At The Repair Cafe, Volunteers Have A Full Menu Of Items To Get Back In Working Order

By Nita Lelyveld
Los Angeles Times.


Jessica Ferree brought in a toaster with a lever that no longer held slices down. Sade Musa had a torn skirt with a sagging elastic band. Jean Prinz hoped to get the blades of her scissors honed and have holes drilled into her compost bins.

Anyone with things in need of TLC is welcome to show up at the free monthly event, and volunteers with a range of skills do their best to get the items back in working order. Together, they reduce waste by not just throwing out the old and buying new.

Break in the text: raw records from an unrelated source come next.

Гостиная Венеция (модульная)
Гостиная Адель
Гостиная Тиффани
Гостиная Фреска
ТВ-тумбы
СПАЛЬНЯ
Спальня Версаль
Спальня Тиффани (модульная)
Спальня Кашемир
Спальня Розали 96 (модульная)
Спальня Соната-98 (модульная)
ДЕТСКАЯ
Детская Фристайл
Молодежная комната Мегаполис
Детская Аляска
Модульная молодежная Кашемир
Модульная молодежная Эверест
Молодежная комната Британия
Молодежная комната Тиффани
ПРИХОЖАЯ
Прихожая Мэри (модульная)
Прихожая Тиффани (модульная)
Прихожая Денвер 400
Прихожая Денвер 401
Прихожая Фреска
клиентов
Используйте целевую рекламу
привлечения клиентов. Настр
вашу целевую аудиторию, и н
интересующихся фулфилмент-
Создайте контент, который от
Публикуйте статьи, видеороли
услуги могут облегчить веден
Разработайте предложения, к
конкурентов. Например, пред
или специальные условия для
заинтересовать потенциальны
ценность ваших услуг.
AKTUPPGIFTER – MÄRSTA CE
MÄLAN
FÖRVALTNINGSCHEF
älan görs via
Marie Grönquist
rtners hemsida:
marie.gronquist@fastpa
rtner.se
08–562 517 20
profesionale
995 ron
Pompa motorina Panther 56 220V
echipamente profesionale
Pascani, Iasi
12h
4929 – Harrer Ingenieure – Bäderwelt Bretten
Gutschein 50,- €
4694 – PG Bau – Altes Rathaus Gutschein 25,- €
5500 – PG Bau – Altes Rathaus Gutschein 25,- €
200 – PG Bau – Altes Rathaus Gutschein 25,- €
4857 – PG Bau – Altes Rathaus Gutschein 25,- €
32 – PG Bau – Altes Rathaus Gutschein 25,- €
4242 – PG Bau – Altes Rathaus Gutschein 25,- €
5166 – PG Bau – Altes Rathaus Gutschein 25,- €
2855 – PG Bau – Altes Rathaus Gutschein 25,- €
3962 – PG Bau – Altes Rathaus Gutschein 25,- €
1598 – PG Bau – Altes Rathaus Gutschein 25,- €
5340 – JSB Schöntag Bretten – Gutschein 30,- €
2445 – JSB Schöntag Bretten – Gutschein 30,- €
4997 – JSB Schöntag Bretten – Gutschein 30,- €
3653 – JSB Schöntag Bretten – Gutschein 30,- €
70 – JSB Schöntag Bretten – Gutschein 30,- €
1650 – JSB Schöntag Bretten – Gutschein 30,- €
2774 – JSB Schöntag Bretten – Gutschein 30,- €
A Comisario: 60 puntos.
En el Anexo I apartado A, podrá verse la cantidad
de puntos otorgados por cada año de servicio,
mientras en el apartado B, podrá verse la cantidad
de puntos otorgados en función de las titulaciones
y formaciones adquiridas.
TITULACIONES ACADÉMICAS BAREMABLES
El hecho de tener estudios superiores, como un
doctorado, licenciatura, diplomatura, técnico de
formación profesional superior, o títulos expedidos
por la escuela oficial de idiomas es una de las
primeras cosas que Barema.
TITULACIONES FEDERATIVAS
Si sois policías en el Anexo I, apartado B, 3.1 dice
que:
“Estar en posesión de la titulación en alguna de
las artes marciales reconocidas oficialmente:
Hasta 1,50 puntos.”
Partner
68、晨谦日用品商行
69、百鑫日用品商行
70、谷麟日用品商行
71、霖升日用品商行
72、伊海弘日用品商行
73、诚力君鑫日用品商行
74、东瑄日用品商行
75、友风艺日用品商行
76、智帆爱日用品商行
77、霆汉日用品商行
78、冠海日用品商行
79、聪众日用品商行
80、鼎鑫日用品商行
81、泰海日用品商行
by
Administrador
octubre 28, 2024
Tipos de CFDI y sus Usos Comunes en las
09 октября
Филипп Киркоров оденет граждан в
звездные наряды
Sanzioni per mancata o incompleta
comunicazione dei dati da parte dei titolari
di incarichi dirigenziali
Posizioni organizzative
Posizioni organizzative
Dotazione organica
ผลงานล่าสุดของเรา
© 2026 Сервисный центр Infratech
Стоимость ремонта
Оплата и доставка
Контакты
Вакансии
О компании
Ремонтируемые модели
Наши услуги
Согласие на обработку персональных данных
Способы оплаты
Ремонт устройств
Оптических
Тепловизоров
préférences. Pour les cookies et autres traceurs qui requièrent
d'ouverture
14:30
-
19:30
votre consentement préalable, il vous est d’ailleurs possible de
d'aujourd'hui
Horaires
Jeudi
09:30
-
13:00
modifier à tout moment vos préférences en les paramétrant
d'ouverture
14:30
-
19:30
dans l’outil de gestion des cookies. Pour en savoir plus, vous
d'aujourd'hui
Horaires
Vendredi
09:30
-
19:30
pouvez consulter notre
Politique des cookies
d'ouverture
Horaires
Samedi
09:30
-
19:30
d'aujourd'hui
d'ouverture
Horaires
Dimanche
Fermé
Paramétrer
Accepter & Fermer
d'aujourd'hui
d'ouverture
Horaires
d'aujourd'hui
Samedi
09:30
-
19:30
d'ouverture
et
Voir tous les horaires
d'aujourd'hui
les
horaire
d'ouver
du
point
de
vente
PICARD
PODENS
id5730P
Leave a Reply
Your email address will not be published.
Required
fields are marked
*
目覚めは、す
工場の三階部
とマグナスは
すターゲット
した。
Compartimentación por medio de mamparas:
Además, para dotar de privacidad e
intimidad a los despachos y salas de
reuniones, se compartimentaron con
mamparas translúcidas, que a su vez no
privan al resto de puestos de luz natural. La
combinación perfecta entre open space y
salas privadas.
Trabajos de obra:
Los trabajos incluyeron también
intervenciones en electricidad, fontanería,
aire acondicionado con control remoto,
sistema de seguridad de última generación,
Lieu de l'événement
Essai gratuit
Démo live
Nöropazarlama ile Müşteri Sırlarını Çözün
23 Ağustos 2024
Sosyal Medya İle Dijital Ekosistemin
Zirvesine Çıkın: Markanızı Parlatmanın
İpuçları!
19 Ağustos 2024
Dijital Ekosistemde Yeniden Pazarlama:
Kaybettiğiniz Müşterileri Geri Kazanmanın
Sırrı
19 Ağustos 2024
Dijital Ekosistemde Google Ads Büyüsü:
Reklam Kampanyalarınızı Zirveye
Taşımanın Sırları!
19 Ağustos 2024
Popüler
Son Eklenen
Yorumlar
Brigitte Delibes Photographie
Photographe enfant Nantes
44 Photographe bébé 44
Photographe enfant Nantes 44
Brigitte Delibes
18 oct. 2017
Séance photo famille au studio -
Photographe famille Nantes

On a recent Saturday in a Pasadena church hall dubbed The Repair Cafe, several seamstresses sat before sewing machines. Half a dozen tinkers were poised to try to solve whatever puzzles came their way. Someone was there to tackle computer problems, someone else to mend jewelry. Haircuts, silver polishing and garden design consultations were available too.

Not that people had to fit neatly into set roles. Give-and-take was very much encouraged. So while she waited for help on her projects, Prinz perched outside, offering passersby some of her red wriggler worms, which were squirming in wet newspaper in a bucket, near seedlings also for the taking.

Quite a few people brought items from home to recycle in the cafe’s “really, really free market.”

One woman who’d had her fill of Weight Watchers laid out a collection of the program’s cookbooks, which another woman happily scooped up. Clothing hung on racks, and tables were piled high with bric-a-brac, toys, DVDs.